Seedling emergence usually occurs asynchronously, spread over several weeks or months. In some species, two or more discrete cohorts emerge in different seasons of the year (e.g. in autumn and spring). Such phonological patterns may result from seed heteromorphism in relation to dormancy. The term heteromorphism was originally used with reference to morphological differences in seeds. However, it is now applied to physiological variation in dormancy characteristics, even without accompanying morphological dissimilarities (cryptic heteromorphism). The general tendency in heteromorphic plants is that dormant seeds are likely to be produced earlier and /or dispersed later than nondormant seeds. These patterns are closely related to the position of seeds within or between fruits in the same plant. Somatic heterochrony may well explain the evolution of seed heteromorphism. Three hypotheses are addressed in relation to the adaptive significance of seed heteromorphism: 1) risk spreading in a temporally variable environment, 2) avoidance of density-dependent mortality, and 3) escape from sibling competition. Although these are not mutually exclusive, risk spreading seems to be the most important, since the ratios of dormant: nondromant seeds vary with latitude or altitude depending on environmental harshness. Finally, I propose the idea that seed heteromorphism may have evolved even in perennial or iteroparious plants. I also point out that, in some cases, spreading germination over time could be realized even in species which do not show seed heteromorphism.

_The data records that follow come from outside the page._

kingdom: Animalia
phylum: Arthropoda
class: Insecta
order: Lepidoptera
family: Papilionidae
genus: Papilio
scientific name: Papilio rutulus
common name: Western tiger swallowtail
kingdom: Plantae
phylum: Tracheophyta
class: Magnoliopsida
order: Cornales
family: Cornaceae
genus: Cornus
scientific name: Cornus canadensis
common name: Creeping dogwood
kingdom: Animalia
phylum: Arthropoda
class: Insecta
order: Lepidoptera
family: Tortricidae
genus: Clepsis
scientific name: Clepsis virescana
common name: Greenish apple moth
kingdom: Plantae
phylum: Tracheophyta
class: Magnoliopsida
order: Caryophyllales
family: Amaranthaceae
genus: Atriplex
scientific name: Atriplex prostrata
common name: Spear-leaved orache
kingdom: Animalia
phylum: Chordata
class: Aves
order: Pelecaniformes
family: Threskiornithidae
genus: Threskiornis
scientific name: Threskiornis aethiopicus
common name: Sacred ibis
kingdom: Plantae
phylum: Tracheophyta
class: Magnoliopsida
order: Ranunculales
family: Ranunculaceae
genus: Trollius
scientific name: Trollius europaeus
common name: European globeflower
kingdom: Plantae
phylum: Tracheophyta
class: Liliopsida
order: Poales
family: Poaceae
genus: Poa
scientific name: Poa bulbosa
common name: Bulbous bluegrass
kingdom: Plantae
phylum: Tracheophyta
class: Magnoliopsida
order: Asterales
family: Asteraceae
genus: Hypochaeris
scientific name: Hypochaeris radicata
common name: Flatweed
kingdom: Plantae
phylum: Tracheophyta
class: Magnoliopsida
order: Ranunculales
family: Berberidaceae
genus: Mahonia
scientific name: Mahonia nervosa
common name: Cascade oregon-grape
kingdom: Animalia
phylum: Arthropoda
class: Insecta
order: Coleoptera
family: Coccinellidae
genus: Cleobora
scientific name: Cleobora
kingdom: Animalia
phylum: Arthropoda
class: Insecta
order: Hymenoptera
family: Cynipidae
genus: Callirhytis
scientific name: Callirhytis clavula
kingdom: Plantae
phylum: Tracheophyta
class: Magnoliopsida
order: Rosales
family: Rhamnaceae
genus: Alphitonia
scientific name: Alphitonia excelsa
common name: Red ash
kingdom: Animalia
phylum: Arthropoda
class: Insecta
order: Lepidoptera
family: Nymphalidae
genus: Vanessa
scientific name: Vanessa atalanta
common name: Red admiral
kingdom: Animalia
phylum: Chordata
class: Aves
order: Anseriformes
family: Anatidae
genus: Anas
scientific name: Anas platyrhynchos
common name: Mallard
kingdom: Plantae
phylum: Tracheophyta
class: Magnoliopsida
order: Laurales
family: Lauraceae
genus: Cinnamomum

Patterns common to the early stages of old field succession in temperate regions, as well as the life history features of the dominant species, have been thoroughly studied, especially in the USA and Japan. Seed-bank summer annuals, e.g. Ambrosia artemisiifolia and Chenopodium album, dominated as pioneers in first-year old fields by virtue of germinating from their buried seed population in the spring following winter dormancy. Wind-dispersed winter annuals or biennials, e.g. Conyza sumatrensis and Erigeron canadensis, which easily invade and grow under the canopy of the summcr annual communities due to their shade-tolerant rosettes, dominated in the second-year old fields. These were gradually succeeded by perennial grassland species in the third year or later. On the other hand, wind-dispersed summer annuals, e.g. Erechtites hieracifolia and Crassocephalum crepidioides, dominated during the first year in disturbed mountainous sites of temperate regions, such as clear-felled forest or sites burned by forest fires. In shifting cultivation sites of tropical regions, the same types of wind-dispersed annuals, e.g.C. crepidioides, Ageratum conyzoides and Erechtites spp., dominated as pioneer weeds and were rapidly succeeded by pioneer shrub or tree species within a few years. Pioneer annuals that use a seed bank strategy, common to succession in temperate old fields, were not found at these sites, and thus the invasive strategies of the pioneer annuals of secondary succession in these regions apparently differ from these in old fields. Previously, causal analyses of the early herbaceous stages of secondary succession have been conducted primarlly in old fields of temperate regions, rather than in disturbed sites of temperate and tropical forest. Thus, the succcssional patterns and life history features of pioneer herbs in these areas require further study.